**What needs to be done:**
Omit every picture and return the rest of the data unaltered.

**Input data:**
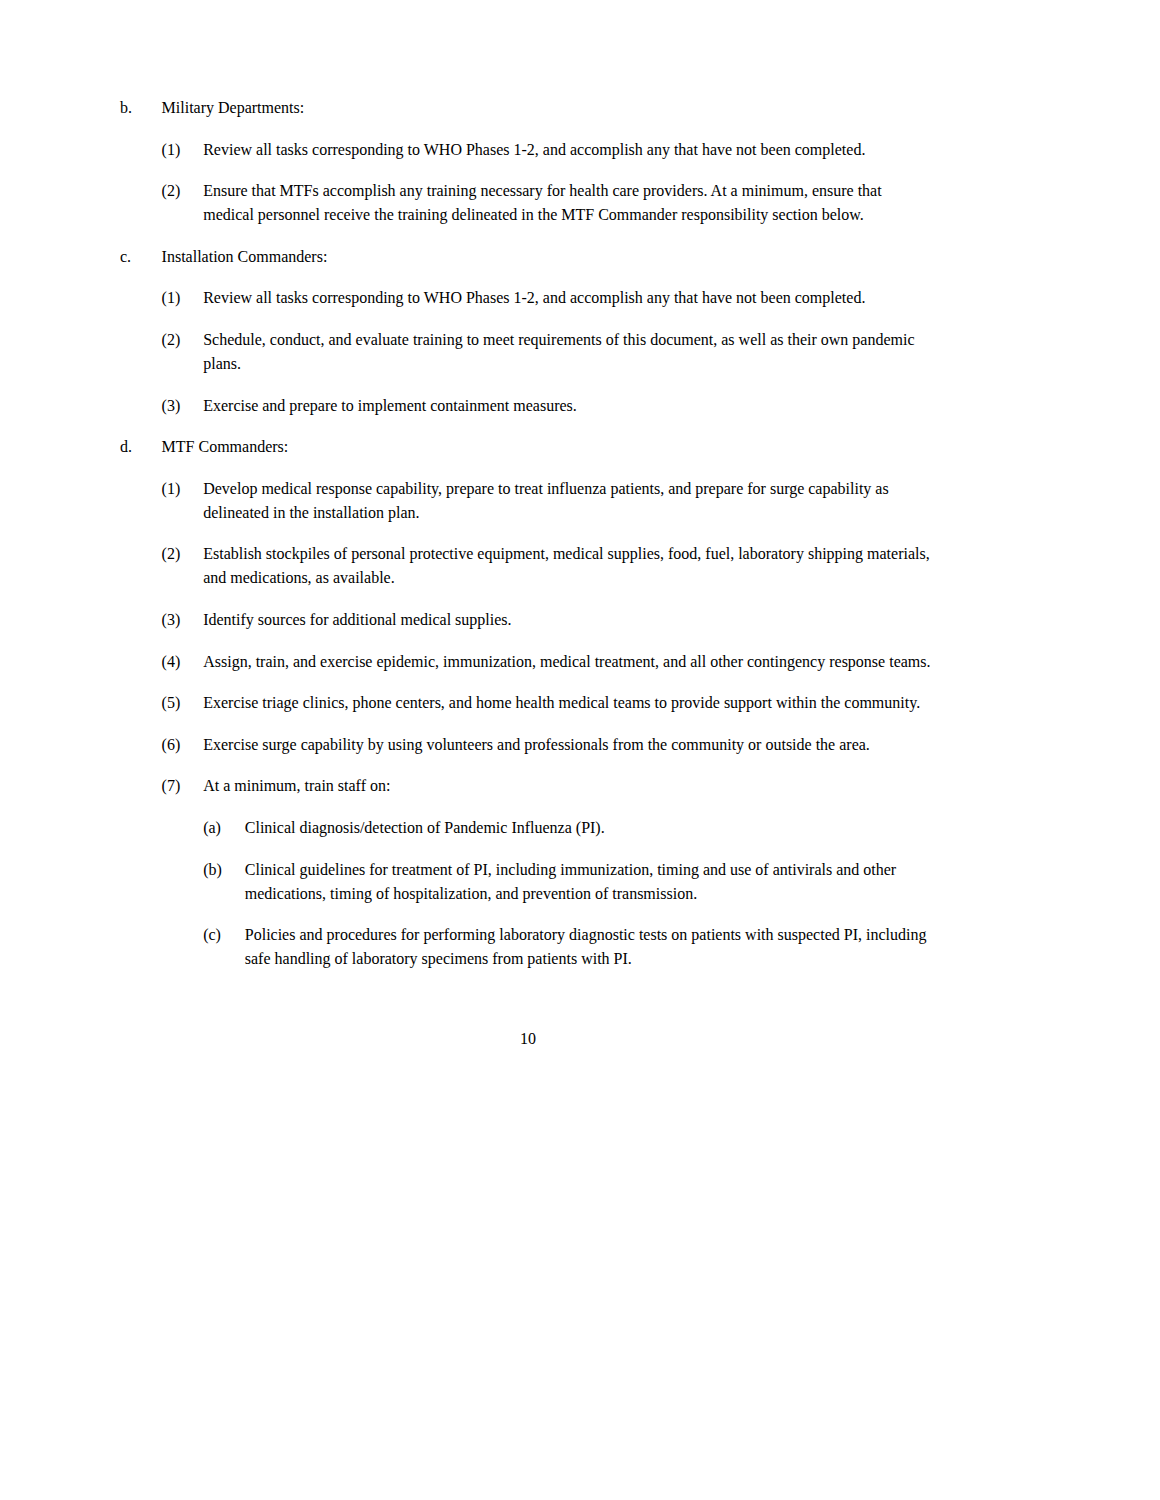b. Military Departments:
(1) Review all tasks corresponding to WHO Phases 1-2, and accomplish any that have not been completed.
(2) Ensure that MTFs accomplish any training necessary for health care providers. At a minimum, ensure that medical personnel receive the training delineated in the MTF Commander responsibility section below.
c. Installation Commanders:
(1) Review all tasks corresponding to WHO Phases 1-2, and accomplish any that have not been completed.
(2) Schedule, conduct, and evaluate training to meet requirements of this document, as well as their own pandemic plans.
(3) Exercise and prepare to implement containment measures.
d. MTF Commanders:
(1) Develop medical response capability, prepare to treat influenza patients, and prepare for surge capability as delineated in the installation plan.
(2) Establish stockpiles of personal protective equipment, medical supplies, food, fuel, laboratory shipping materials, and medications, as available.
(3) Identify sources for additional medical supplies.
(4) Assign, train, and exercise epidemic, immunization, medical treatment, and all other contingency response teams.
(5) Exercise triage clinics, phone centers, and home health medical teams to provide support within the community.
(6) Exercise surge capability by using volunteers and professionals from the community or outside the area.
(7) At a minimum, train staff on:
(a) Clinical diagnosis/detection of Pandemic Influenza (PI).
(b) Clinical guidelines for treatment of PI, including immunization, timing and use of antivirals and other medications, timing of hospitalization, and prevention of transmission.
(c) Policies and procedures for performing laboratory diagnostic tests on patients with suspected PI, including safe handling of laboratory specimens from patients with PI.
10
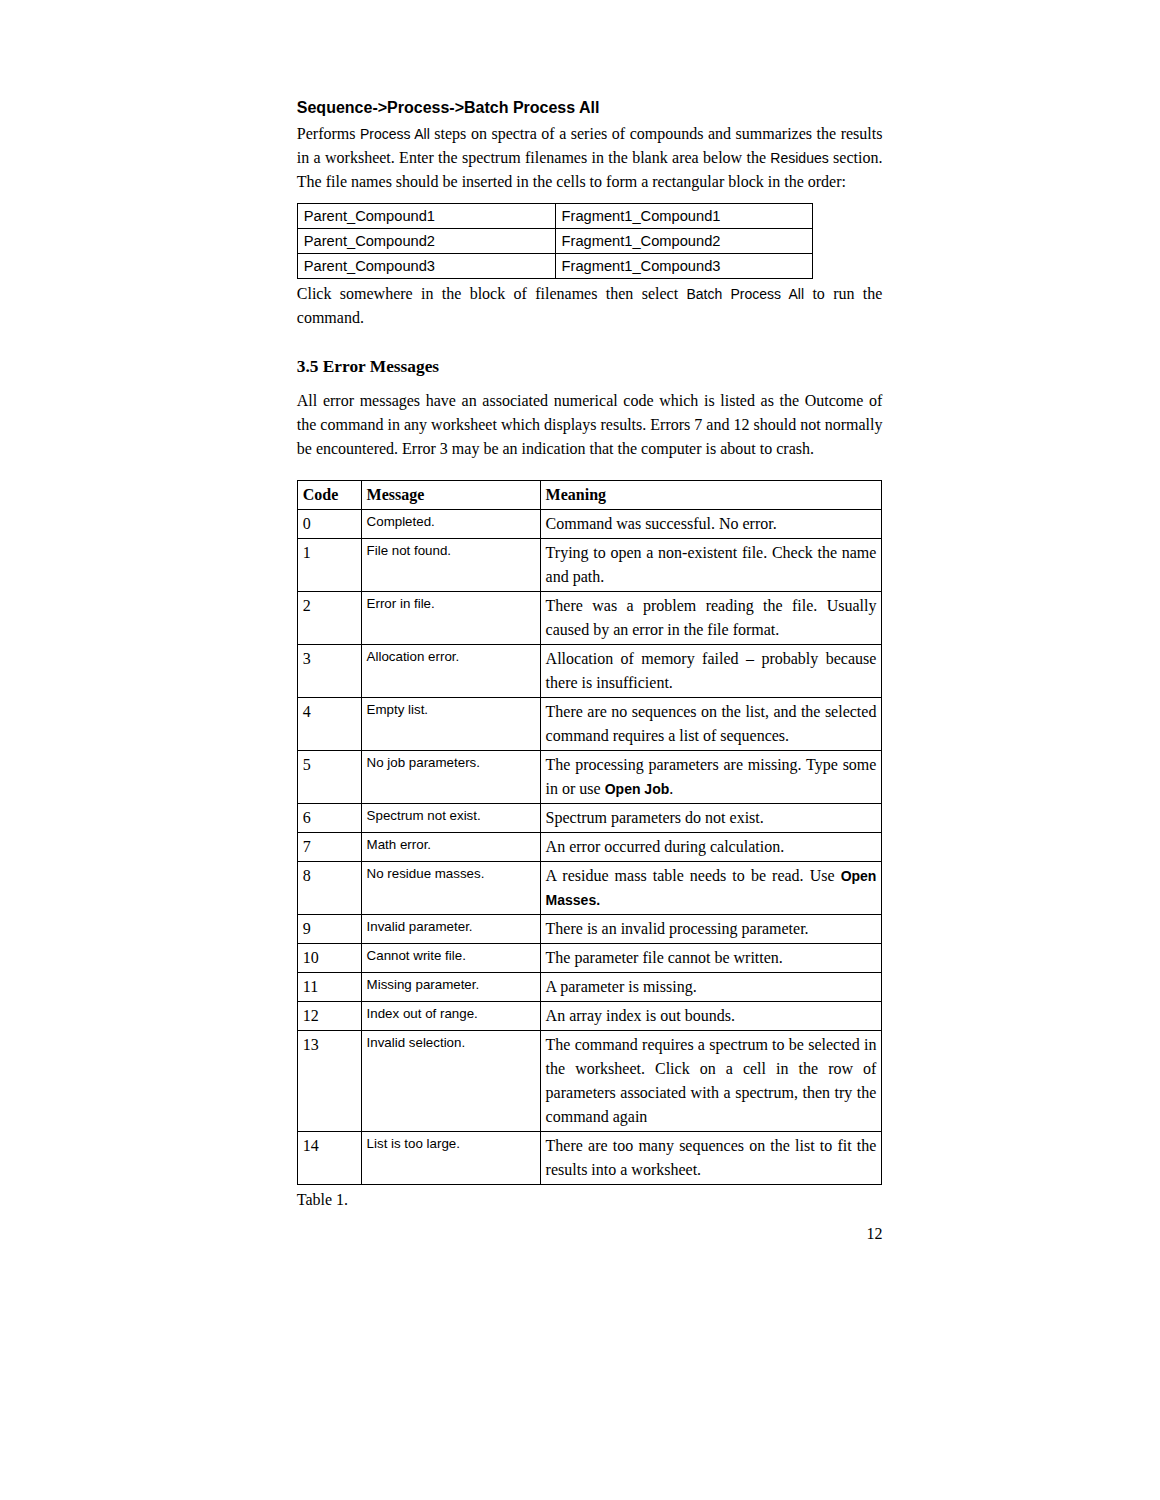Sequence->Process->Batch Process All
Performs Process All steps on spectra of a series of compounds and summarizes the results in a worksheet. Enter the spectrum filenames in the blank area below the Residues section. The file names should be inserted in the cells to form a rectangular block in the order:
| Parent_Compound1 | Fragment1_Compound1 |
| Parent_Compound2 | Fragment1_Compound2 |
| Parent_Compound3 | Fragment1_Compound3 |
Click somewhere in the block of filenames then select Batch Process All to run the command.
3.5 Error Messages
All error messages have an associated numerical code which is listed as the Outcome of the command in any worksheet which displays results. Errors 7 and 12 should not normally be encountered. Error 3 may be an indication that the computer is about to crash.
| Code | Message | Meaning |
| --- | --- | --- |
| 0 | Completed. | Command was successful. No error. |
| 1 | File not found. | Trying to open a non-existent file. Check the name and path. |
| 2 | Error in file. | There was a problem reading the file. Usually caused by an error in the file format. |
| 3 | Allocation error. | Allocation of memory failed – probably because there is insufficient. |
| 4 | Empty list. | There are no sequences on the list, and the selected command requires a list of sequences. |
| 5 | No job parameters. | The processing parameters are missing. Type some in or use Open Job . |
| 6 | Spectrum not exist. | Spectrum parameters do not exist. |
| 7 | Math error. | An error occurred during calculation. |
| 8 | No residue masses. | A residue mass table needs to be read. Use Open Masses. |
| 9 | Invalid parameter. | There is an invalid processing parameter. |
| 10 | Cannot write file. | The parameter file cannot be written. |
| 11 | Missing parameter. | A parameter is missing. |
| 12 | Index out of range. | An array index is out bounds. |
| 13 | Invalid selection. | The command requires a spectrum to be selected in the worksheet. Click on a cell in the row of parameters associated with a spectrum, then try the command again |
| 14 | List is too large. | There are too many sequences on the list to fit the results into a worksheet. |
Table 1.
12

**Result:**
b. Military Departments:
(1) Review all tasks corresponding to WHO Phases 1-2, and accomplish any that have not been completed.
(2) Ensure that MTFs accomplish any training necessary for health care providers. At a minimum, ensure that medical personnel receive the training delineated in the MTF Commander responsibility section below.
c. Installation Commanders:
(1) Review all tasks corresponding to WHO Phases 1-2, and accomplish any that have not been completed.
(2) Schedule, conduct, and evaluate training to meet requirements of this document, as well as their own pandemic plans.
(3) Exercise and prepare to implement containment measures.
d. MTF Commanders:
(1) Develop medical response capability, prepare to treat influenza patients, and prepare for surge capability as delineated in the installation plan.
(2) Establish stockpiles of personal protective equipment, medical supplies, food, fuel, laboratory shipping materials, and medications, as available.
(3) Identify sources for additional medical supplies.
(4) Assign, train, and exercise epidemic, immunization, medical treatment, and all other contingency response teams.
(5) Exercise triage clinics, phone centers, and home health medical teams to provide support within the community.
(6) Exercise surge capability by using volunteers and professionals from the community or outside the area.
(7) At a minimum, train staff on:
(a) Clinical diagnosis/detection of Pandemic Influenza (PI).
(b) Clinical guidelines for treatment of PI, including immunization, timing and use of antivirals and other medications, timing of hospitalization, and prevention of transmission.
(c) Policies and procedures for performing laboratory diagnostic tests on patients with suspected PI, including safe handling of laboratory specimens from patients with PI.
10
Sequence->Process->Batch Process All
Performs Process All steps on spectra of a series of compounds and summarizes the results in a worksheet. Enter the spectrum filenames in the blank area below the Residues section. The file names should be inserted in the cells to form a rectangular block in the order:
| Parent_Compound1 | Fragment1_Compound1 |
| Parent_Compound2 | Fragment1_Compound2 |
| Parent_Compound3 | Fragment1_Compound3 |
Click somewhere in the block of filenames then select Batch Process All to run the command.
3.5 Error Messages
All error messages have an associated numerical code which is listed as the Outcome of the command in any worksheet which displays results. Errors 7 and 12 should not normally be encountered. Error 3 may be an indication that the computer is about to crash.
| Code | Message | Meaning |
| --- | --- | --- |
| 0 | Completed. | Command was successful. No error. |
| 1 | File not found. | Trying to open a non-existent file. Check the name and path. |
| 2 | Error in file. | There was a problem reading the file. Usually caused by an error in the file format. |
| 3 | Allocation error. | Allocation of memory failed – probably because there is insufficient. |
| 4 | Empty list. | There are no sequences on the list, and the selected command requires a list of sequences. |
| 5 | No job parameters. | The processing parameters are missing. Type some in or use Open Job . |
| 6 | Spectrum not exist. | Spectrum parameters do not exist. |
| 7 | Math error. | An error occurred during calculation. |
| 8 | No residue masses. | A residue mass table needs to be read. Use Open Masses. |
| 9 | Invalid parameter. | There is an invalid processing parameter. |
| 10 | Cannot write file. | The parameter file cannot be written. |
| 11 | Missing parameter. | A parameter is missing. |
| 12 | Index out of range. | An array index is out bounds. |
| 13 | Invalid selection. | The command requires a spectrum to be selected in the worksheet. Click on a cell in the row of parameters associated with a spectrum, then try the command again |
| 14 | List is too large. | There are too many sequences on the list to fit the results into a worksheet. |
Table 1.
12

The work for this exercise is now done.